Personal information
- Full name: Ana Cláudia Maria da Silva
- Born: 23 December 1987 (age 38) Nazaré da Mata, Pernambuco, Brazil
- Home town: Recife, Pernambuco, Brazil

Sport
- Disability class: T42, T63

Medal record
Women's para athletics
Representing Brazil
Parapan American Games
| Silver medal – second place | 2023 Santiago | Long jump T42-44/61-64 |
World Championships
| Bronze medal – third place | 2015 Doha | 100 m T42 |

= Ana Cláudia Silva (athlete) =

Brazilian Paralympic athlete (born 1987)

Ana Cláudia Silva (born 23 December 1987), also known as Ana Cláudia Maria da Silva, is a Brazilian para athlete who has competed in the T42 and T63 classifications.

At the 2015 IPC Athletics World Championships in Doha, she earned a bronze medal in the Women's 100 m T42 event and finished 4th in the Women's long jump T42 event.

At the 2016 Paralympic Games in Rio, she finished 4th in the Women's 100 m T42 event and 5th in the Women's long jump T42 event.

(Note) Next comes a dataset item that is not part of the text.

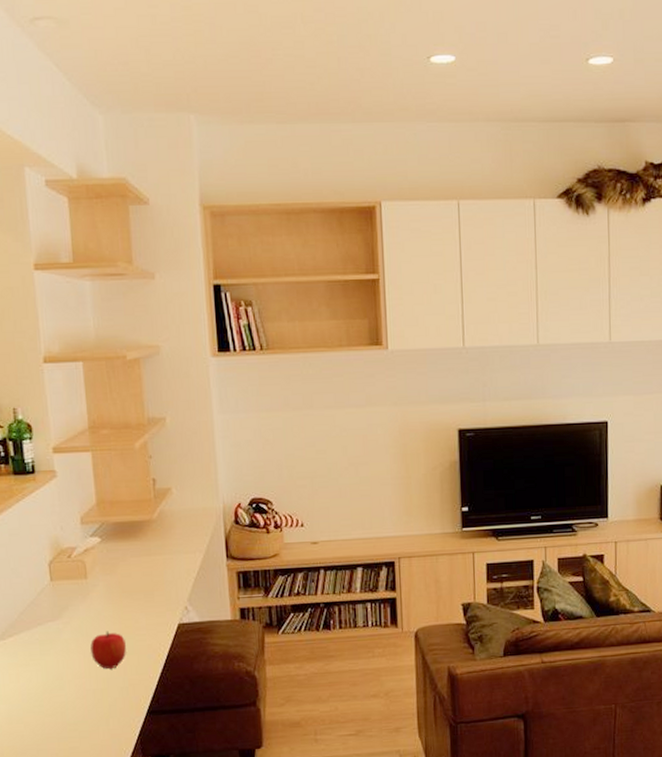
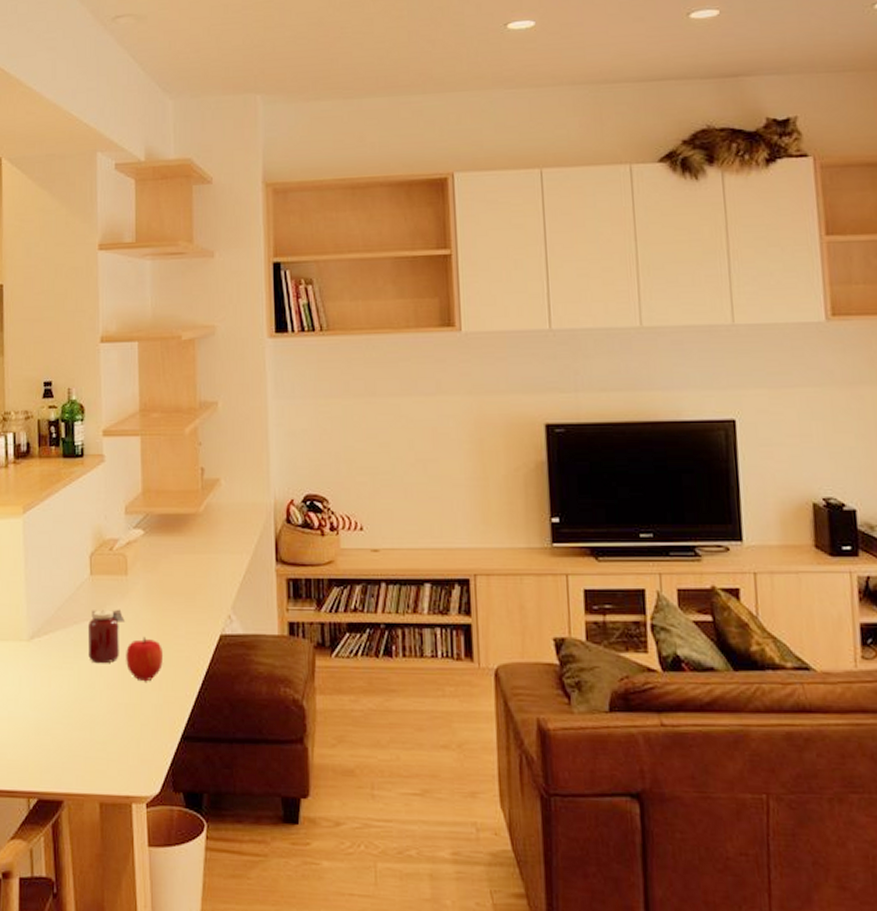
jar: none [51,609,87,658] -> present [87,609,125,664]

At the 2020 Paralympic Games in Tokyo, she competed in the Women's 100 m T63 and Women's long jump T63 events.

At the 2023 Parapan American Games in Santiago, she earned a silver medal in the long jump event.

==Personal life==
At the age of 6, she fell and fractured her femur, leaving her unable to walk. At the age of 12, she was able to walk again and began playing football. She later began participating in Paralympic athletics.